Two previous studies by fluorescent AFLP have indicated that different
C. coli strains are associated with particular animal hosts or environmental sources (
15,
17). In the present study, the relationship between
C. coli genotype and isolation source was examined by using a radial neighbor-joining tree (Fig. ), but no clustering of the STs by source was apparent. However, chickens and pigs located on the same farm were colonized with different STs (Table ); this may indicate a host preference by certain
C. coli genotypes, and analysis of further isolates by MLST may clarify this issue.
C. coli MLST and flaA SVR sequencing provide sufficient resolution to be useful in future studies for the investigation of isolates from cases of human disease and the potential sources of human infection.

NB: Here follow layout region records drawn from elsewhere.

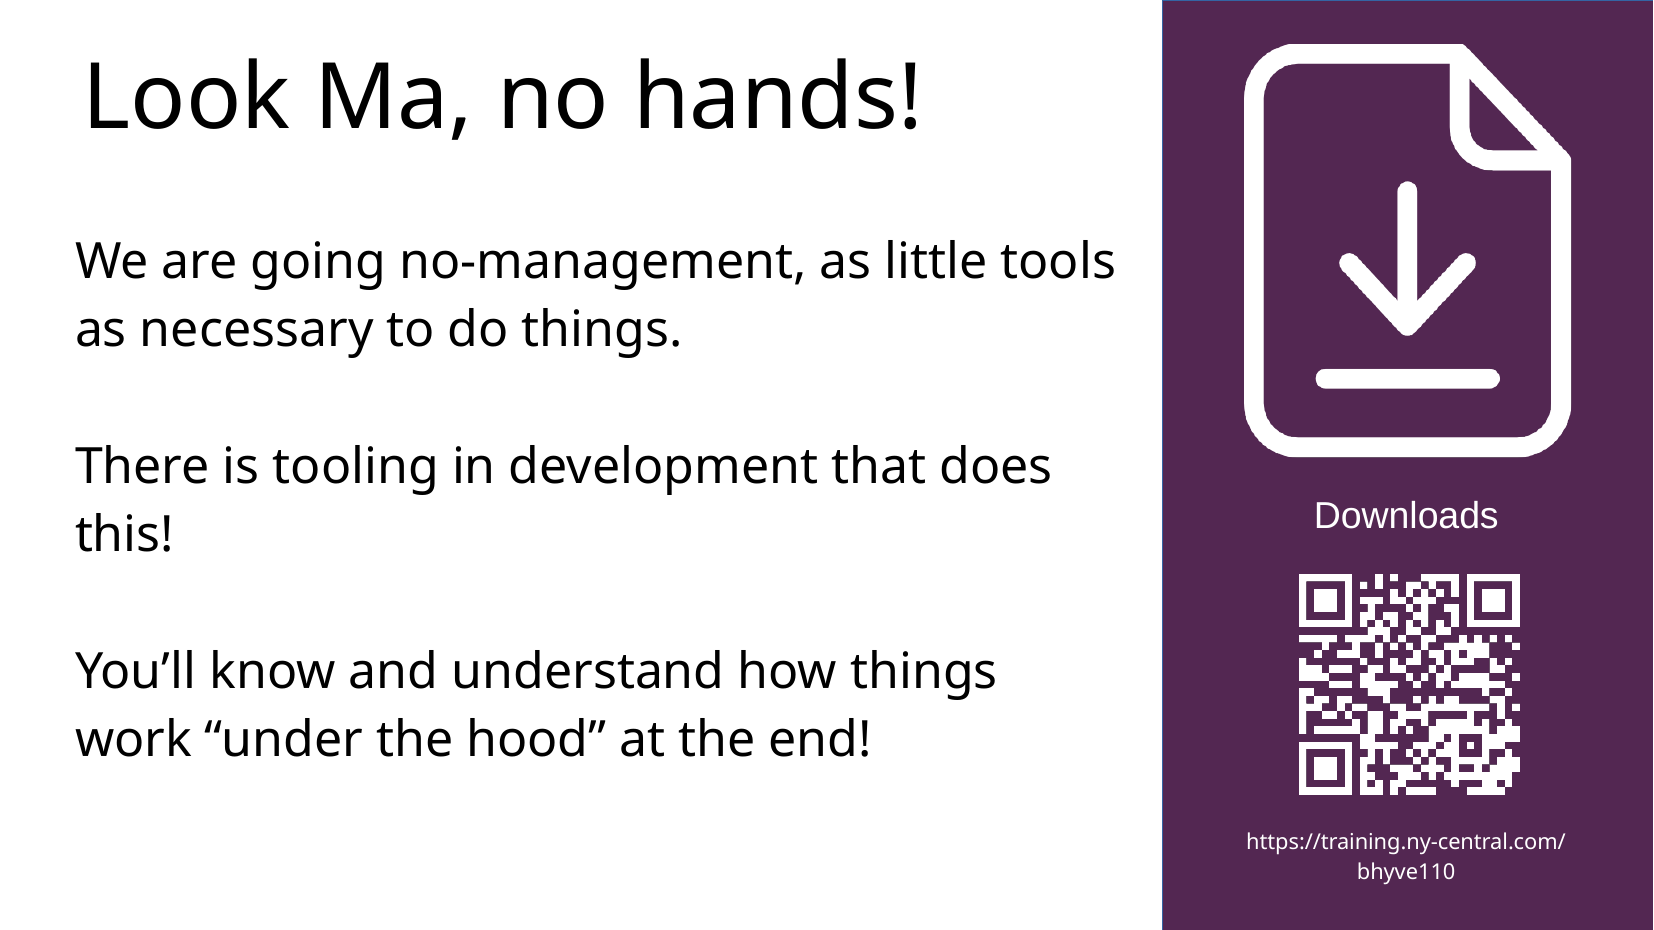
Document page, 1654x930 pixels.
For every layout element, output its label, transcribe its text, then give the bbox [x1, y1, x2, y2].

text_box Downloads [1237, 487, 1576, 638]
text_box https://training.ny-central.com/bhyve110 [1200, 819, 1613, 930]
title Look Ma, no hands! [82, 37, 1571, 150]
text_box [1162, 0, 1653, 930]
subtitle We are going no-management, as little tools as necessary to do things. There is tooling in development that does this! You’ll know and understand how things work “under the hood” at the end! [75, 225, 1118, 826]
picture [1268, 543, 1550, 826]
picture [1200, 44, 1613, 458]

As all MLST data are directly comparable, this approach could allow accurate assessments of the contributions that different infection sources make to the burden of human disease to be made. The inability to distinguish the C. coli and C. jejuni species by use of the flaA SVR sequence calls into question the use of the flaA locus alone in any method aimed at studying the epidemiology of the diseases caused by these organisms. Further extension of this MLST scheme to additional Campylobacter species will aid in providing an understanding of their evolutionary relationships.